Democrats came out swinging on Friday during a House subcommittee hearing on the Department of Justice announcement that it would curtail its defense of the federal ban on recognition of same-sex marriages.
The hearing, entitled “Defending Marriage,” was called by Rep. Trent Franks (R-Ariz.), the new Republican chairman of the subcommittee. Franks called only three witnesses — two of which have taken high-profile stances against same-sex marriage and the DOJ decision to limit its defense of the Defense of Marriage Act (DOMA).
One witness, Ed Whelan, head of a religious conservative think tank called the Ethics and Public Policy Center, claimed the Obama administration’s decision to limit its defense of DOMA was the culmination of a long-standing strategy by Obama to promote same-sex marriage.
“I think one would have to be very naïve to think anything other than that [through] a stealth strategy, step-by-step, the administration is doing whatever it can to promote same-sex marriage and to induce the courts to adopt that approach.”
Whelan said the fact that President Obama was once a professor of constitutional law “makes all the more implausible that he suddenly discovered” that DOMA is unconstitutional.
Whelan did not mention, nor did anyone else, that the DOJ made clear it would continue enforcing DOMA, that it would defend DOMA as meeting the simplest of judicial standards at least in the 1st Circuit U.S. Court of Appeals, and that it would assist Congress in its defense of the law.
Ranking Democrat Jerrold Nadler pointed out to witness Maggie Gallagher of the National Organization for Marriage that two children in the hearing room had same-sex parents.
“How would you explain to children like McKinley and Brianna who are here with us with their parents today that their family is not deserving and should be excluded from the protections and benefits of marriage, including the important confirmation that the federal government considers them a family,” asked Nadler. “Or do you consider these children expendable?”
Gallagher said no child is expendable and defended her position against same-sex marriage, saying she was an unwed mother and understands what it’s like to be in a “non-marital family.”
Rep. Mike Quigley (D-Ill.) asked Gallagher how people who claim they want government out of their lives could defend DOMA.
“What could be more personal than the decision on who you should love and how to express that love and raising children?” asked Quigley.
“We would agree on so much if we weren’t in a hotly contested political arena where its not in anyone’s interest to agree issue,” said Gallagher. “I believe there are gay people who are wonderful parents,” she added. “And it’s interesting to me that, no matter how hard I try to avoid it, people interpret what I say as a condemnation of gay people and their parenting skills –cause that’s not my intent.”
Gallagher said, “the enormous problem in this country” — concerning the survival of marriage — “wasn’t caused by gay people and it can’t be cured by them.”
“But if your concern is to defend marriage, don’t you see greater threats being infidelity, domestic violence, alcoholism, drug-use?” asked Quigley. “Those are the things that drive families apart.”

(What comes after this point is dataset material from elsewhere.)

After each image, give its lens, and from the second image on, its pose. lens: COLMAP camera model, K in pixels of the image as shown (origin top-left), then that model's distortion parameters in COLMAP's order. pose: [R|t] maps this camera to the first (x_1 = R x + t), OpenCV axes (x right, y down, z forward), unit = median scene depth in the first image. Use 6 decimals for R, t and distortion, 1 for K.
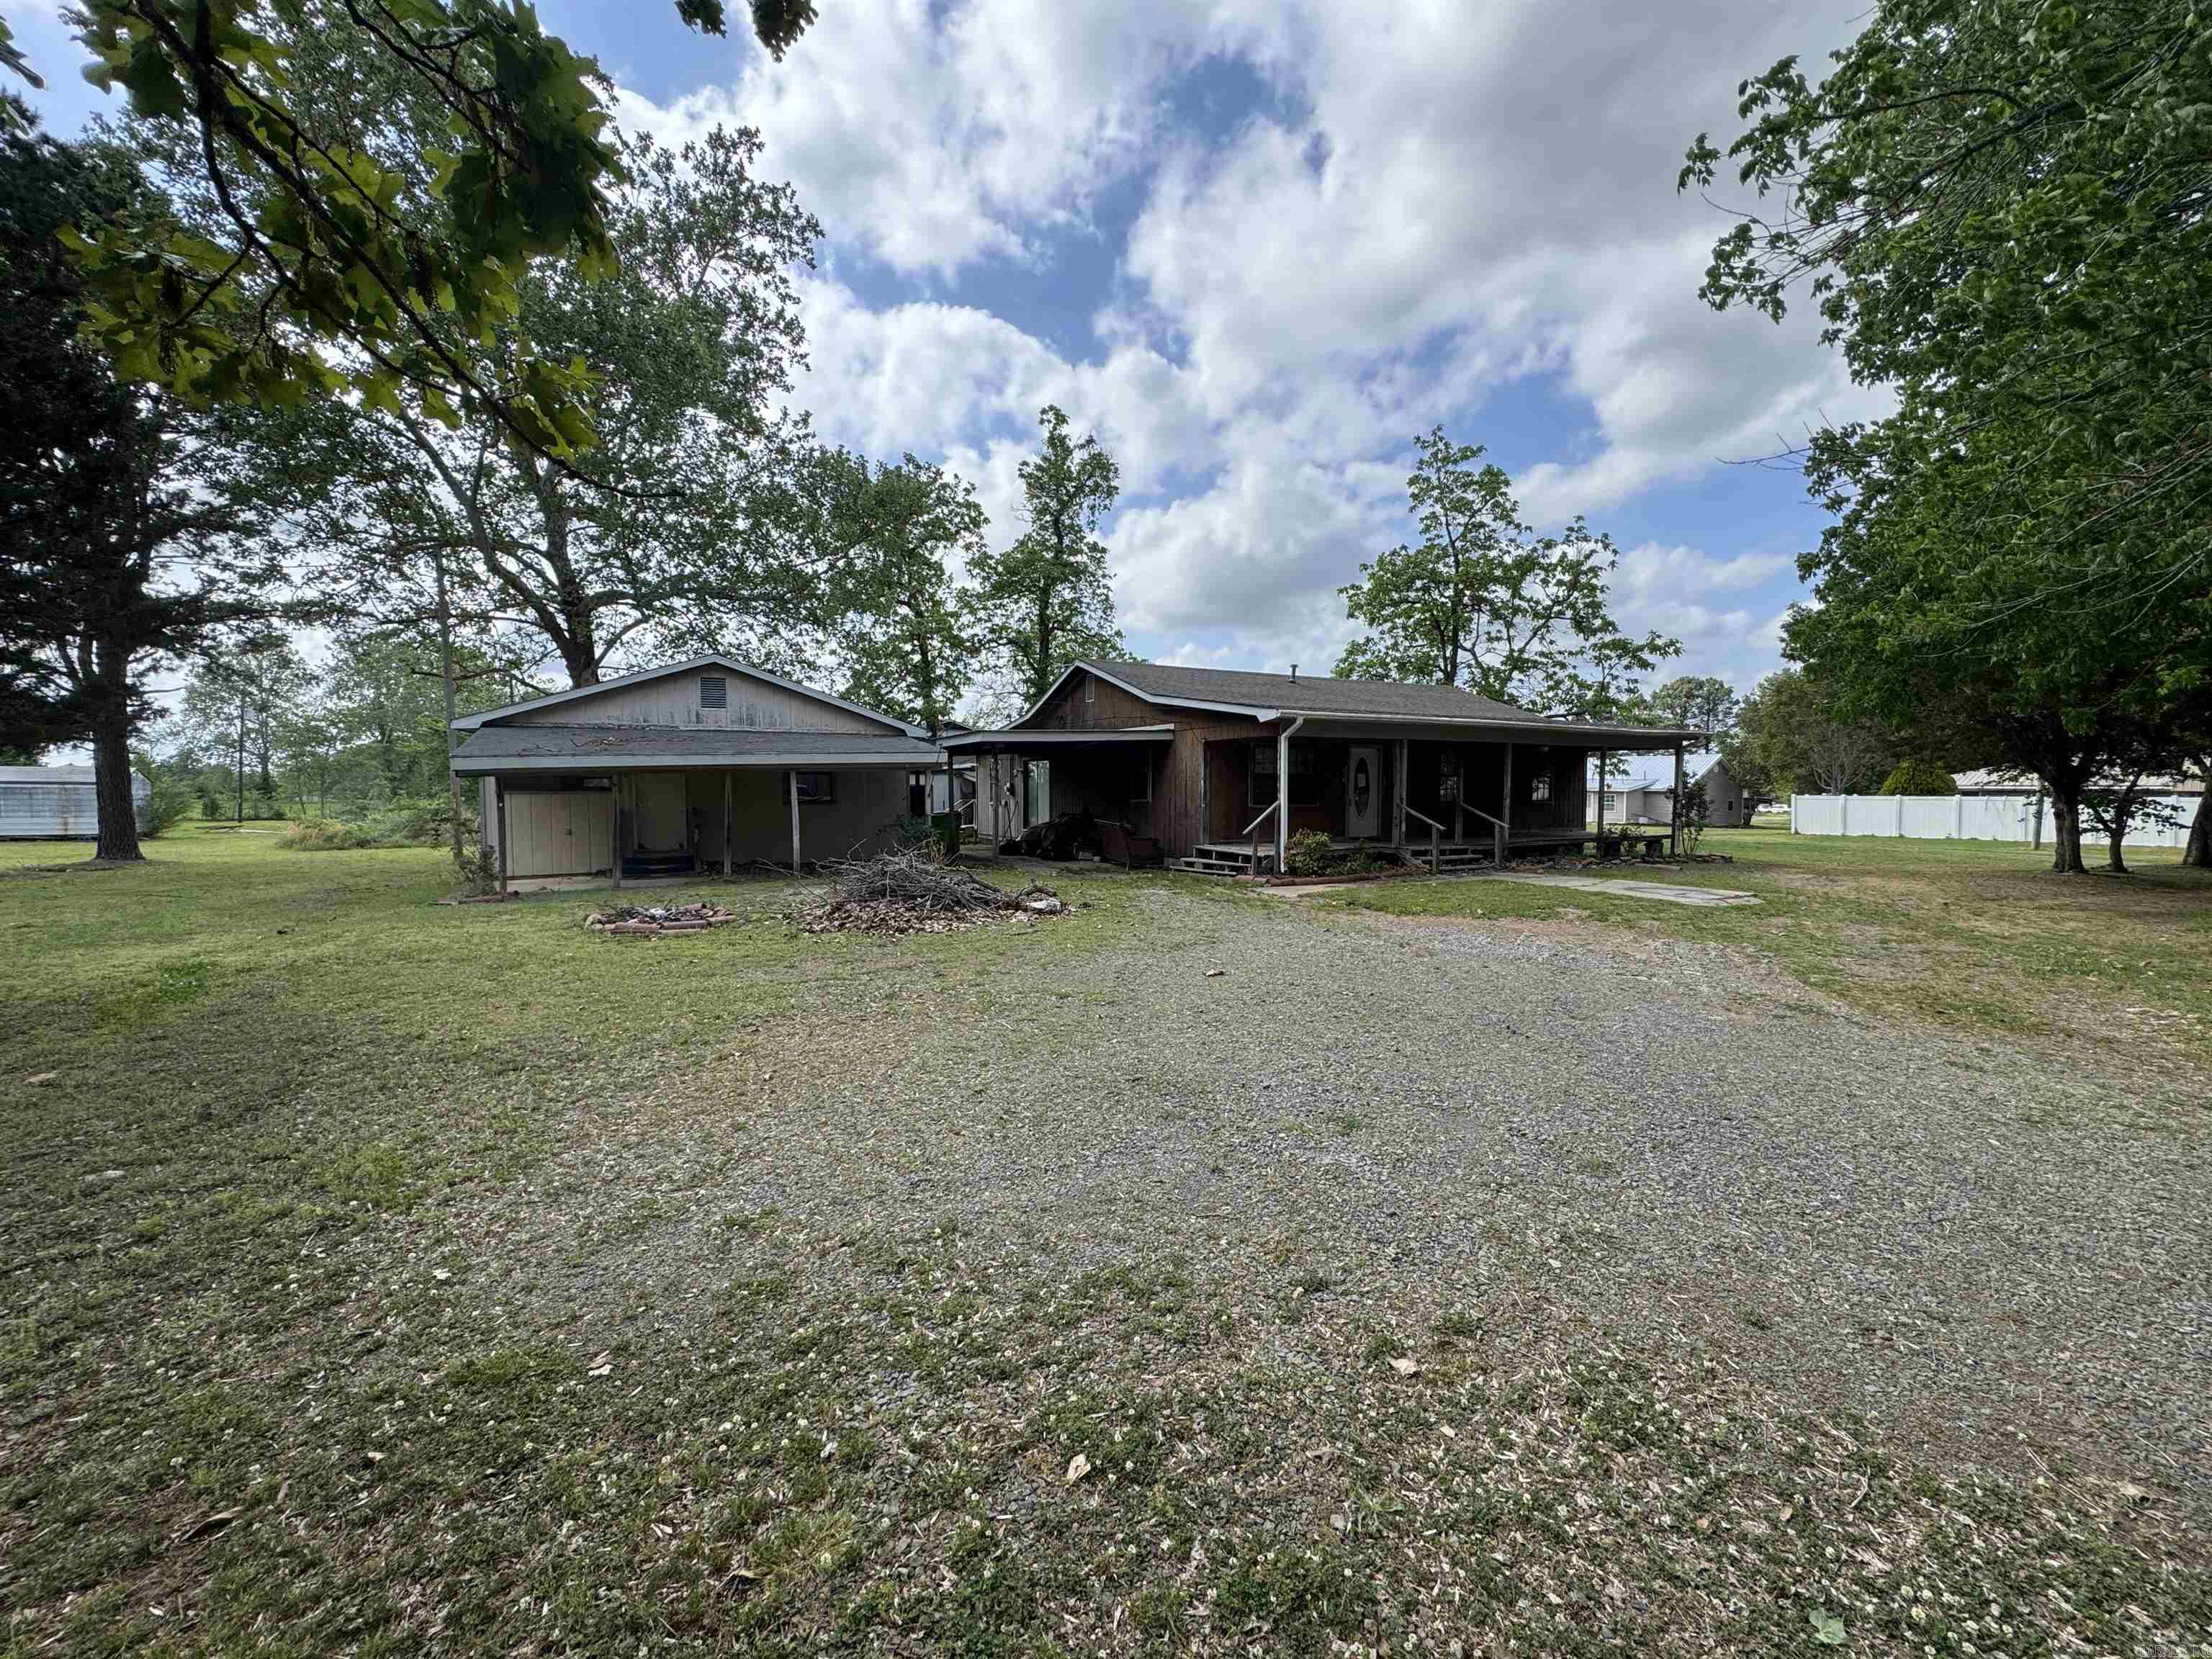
lens RADIAL K [[876.0, 0, 1101.5], [0, 876.0, 816.7], [0, 0, 1]] dist [-0.004588, 0.000741]
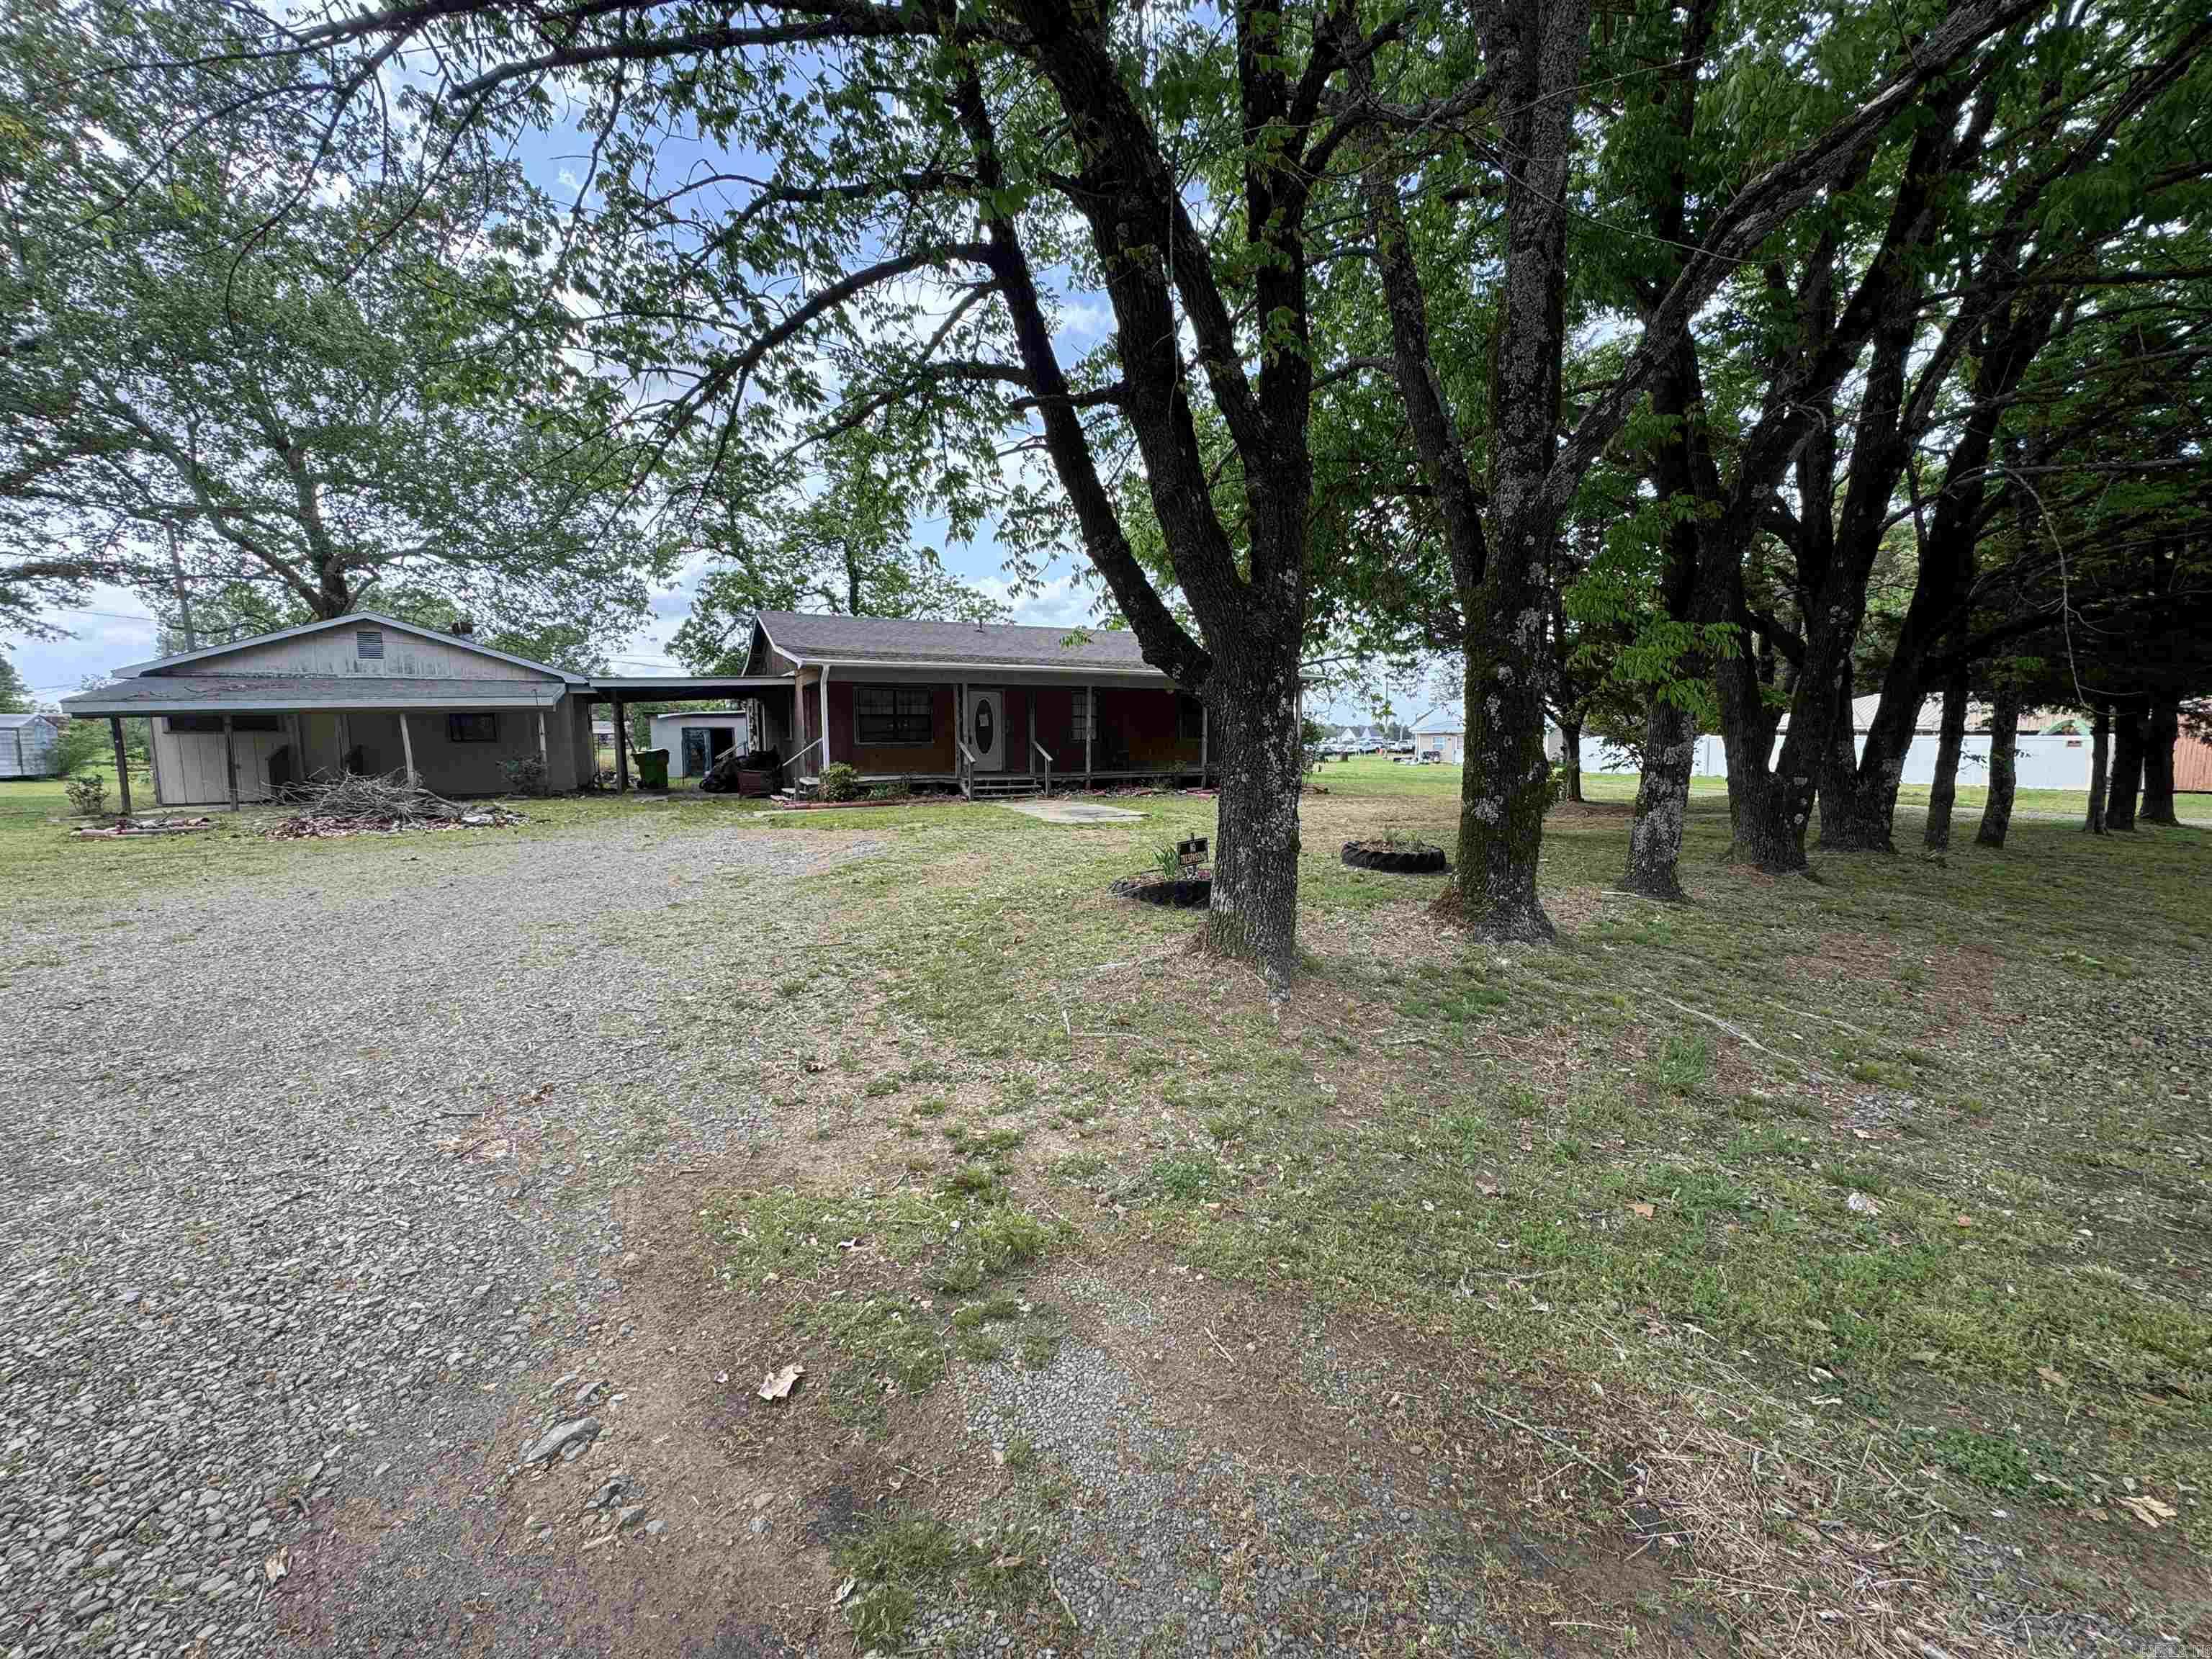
lens RADIAL K [[876.0, 0, 1105.9], [0, 876.0, 821.2], [0, 0, 1]] dist [-0.004588, 0.000741]
pose [[0.999844, -0.000336, -0.017676, 0.501138], [0.001450, 0.998007, 0.063081, 0.016632], [0.017619, -0.063096, 0.997852, -0.131090]]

Gallagher said she still spends “some” of her time on some of those types of problems, “and if I could wave a magic wand” and eliminate divorce and have gay marriage, “I might wave that wand.” But gay marriage, like no-fault divorce, she said, changes the sense that marriage is a permanent commitment.
“Same-sex marriage is eventually going to affect everyone’s marriage,” said Gallagher, “…by changing the public understanding of what this institution is and what it’s for.”
The third witness, law professor Carlos Ball of Rutgers, got very little time to express his view, defending the Obama administration’s decision to curtail its defense of DOMA, saying it was a “careful and thorough” analysis of recent U.S. Supreme Court decisions.
Nadler and Rep. John Conyers (D-Mich.), who chaired the Judiciary Committee in the last Congressional session, also admonished Franks for holding a hearing about the DOJ decision without calling a witness from the DOJ.
Franks later responded, saying that the House would hold a DOJ oversight hearing in May and invite the DOJ then.